GALE: Transcription

LDC will create, purchase or otherwise acquire verbatim transcripts for large volumes of speech for GALE. Final transcripts will conform to the quick transcription (QTR) specification whose elements include accurate transcription of content words, segmentation and time-alignment at least to the level of sections and speaker turns, speaker identification, and standardized punctuation and orthography but no additional markup.  A portion of the data will be further subject to the quick rich transcription (QRTR) specification, which adds time-aligned sentences plus sentence type identification (SUs).  A small amount of data will be dually transcribed and discrepancies adjudicated to provide data for analysis of human transcription variation. Upon sponsor request, small amounts of data may also be transcribed using Careful Transcription (CTR) specifications in order to provide material for evaluating system performance.

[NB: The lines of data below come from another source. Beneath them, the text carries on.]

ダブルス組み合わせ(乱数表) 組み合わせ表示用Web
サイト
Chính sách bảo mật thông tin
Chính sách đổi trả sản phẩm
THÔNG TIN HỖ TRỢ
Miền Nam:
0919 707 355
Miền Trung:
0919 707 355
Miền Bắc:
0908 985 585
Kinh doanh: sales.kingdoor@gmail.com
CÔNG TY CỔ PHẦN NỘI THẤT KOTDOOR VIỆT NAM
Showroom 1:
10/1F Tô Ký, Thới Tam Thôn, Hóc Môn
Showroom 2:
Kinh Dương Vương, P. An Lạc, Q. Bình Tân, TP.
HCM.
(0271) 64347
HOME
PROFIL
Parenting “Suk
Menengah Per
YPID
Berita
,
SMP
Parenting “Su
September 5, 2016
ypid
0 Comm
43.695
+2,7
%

Initial transcripts are obtained in a number of ways including

  • manual creation by LDC
  • manual creation by professional transcription agencies
  • harvesting from the web
  • acquisition of transcript archives from commercial sources

Transcripts will be distributed to GALE sites as part of quarterly data releases.  Initial distributions may include transcripts that do not fully conform to the QTR specification.  Such transcripts will be reviewed and revised for future releases.

Guidelines

  • Quick Transcription Specification (QTR)

    The goal of quick transcription (QTR) for broadcast news and broadcast conversation is to produce a verbatim, time-aligned transcript with minimal but useful markup.  The elements a quick transcript include verbatim transcription plus time-aligned section boundaries and speaker turns (segmentation), section type identification and speaker identification.

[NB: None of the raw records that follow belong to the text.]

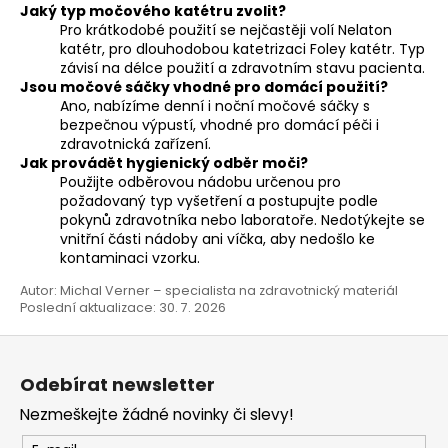
Jaký typ močového katétru zvolit?
Pro krátkodobé použití se nejčastěji volí Nelaton
katétr, pro dlouhodobou katetrizaci Foley katétr. Typ
závisí na délce použití a zdravotním stavu pacienta.
Jsou močové sáčky vhodné pro domácí použití?
Ano, nabízíme denní i noční močové sáčky s
bezpečnou výpustí, vhodné pro domácí péči i
zdravotnická zařízení.
Jak provádět hygienický odběr moči?
Použijte odběrovou nádobu určenou pro
požadovaný typ vyšetření a postupujte podle
pokynů zdravotníka nebo laboratoře. Nedotýkejte se
vnitřní části nádoby ani víčka, aby nedošlo ke
kontaminaci vzorku.
Autor: Michal Verner – specialista na zdravotnický materiál
Poslední aktualizace: 30. 7. 2026
Z
á
Odebírat newsletter
p
Nezmeškejte žádné novinky či slevy!
a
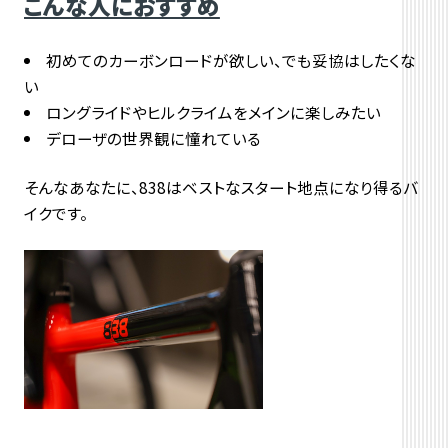
こんな人におすすめ
初めてのカーボンロードが欲しい、でも妥協はしたくな
い
ロングライドやヒルクライムをメインに楽しみたい
デローザの世界観に憧れている
そんなあなたに、
838はベストなスタート地点になり得るバ
イクです。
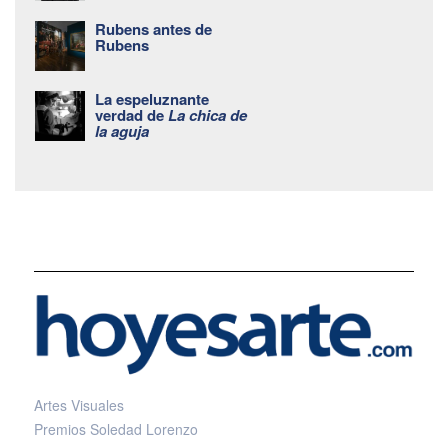
Rubens antes de
Rubens
La espeluznante
verdad de
La chica de
la aguja
Artes Visuales
Premios Soledad Lorenzo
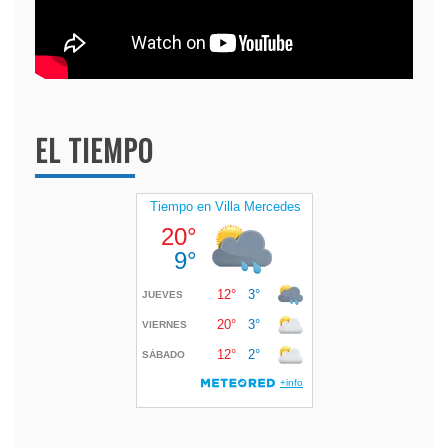
EL TIEMPO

  • Quick Rich Transcription Specification (QRTR)

    The goal of quick rich transcription (QRTR) for broadcast news and broadcast conversation is to produce a verbatim, time-aligned transcript with minimal but useful markup.  QRTR also identifies some salient structural features of the broadcast recording.  The elements a quick rich transcript include verbatim transcription plus time-aligned section boundaries, speaker turns and sentences (segmentation), section and sentence type identification and speaker identification

  • Careful Transcription Specification (CTR)

    The goal of careful transcription (CTR) for broadcast news and broadcast conversation is to produce a verbatim, time-aligned transcript with rich markup and extensive quality control.  Audio is first manually segmented  and time-aligned with the transcript at the level of the section, speaker turn and breath group.  The verbatim transcript contains section type identification and speaker identification as well as standardized markup for disfluencies, partial words, acronyms, mispronounced words and several other features

  • Metadata Extraction (MDE) 

    During the Metadata Extraction task, annotators identify fillers, strings of deletable words (deletable regions, or delregs) within edit disfluencies, and SUs ("semantic", "syntactic" or "sentence" units). Transcripts annotated for metadata can be "cleaned up" to enhance readability; for instance, delregs and fillers might be removed and each SU presented as a separate line within the transcript.

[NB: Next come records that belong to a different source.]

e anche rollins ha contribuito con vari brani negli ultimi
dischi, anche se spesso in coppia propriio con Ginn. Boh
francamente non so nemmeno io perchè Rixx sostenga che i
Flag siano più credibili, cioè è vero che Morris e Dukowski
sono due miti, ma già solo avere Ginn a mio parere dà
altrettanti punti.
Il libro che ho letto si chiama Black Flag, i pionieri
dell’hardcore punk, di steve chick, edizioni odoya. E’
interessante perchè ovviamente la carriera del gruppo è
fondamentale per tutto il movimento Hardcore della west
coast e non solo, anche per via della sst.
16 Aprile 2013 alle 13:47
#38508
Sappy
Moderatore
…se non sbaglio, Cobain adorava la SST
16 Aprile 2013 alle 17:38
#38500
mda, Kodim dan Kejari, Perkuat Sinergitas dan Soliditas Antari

  • Description of Web-harvested Transcripts

    In addition to creating verbatim transcripts for GALE, LDC also harvests transcripts from online news sources, where possible. The transcripts are in a plain text format.  LDC extracts the transcripts from the downloaded HTML files, converted to UTF-8, and divides them into "sentences" based on punctuation characters. In most cases, speakers are identified. However, the web-harvested transcript format differs from standard LDC transcription format and content in several ways. The transcripts have not been time-aligned with the audio and they do not follow LDC-style transcription markup. In addition, sections and sentence units (SUs) have not been explicitly identified.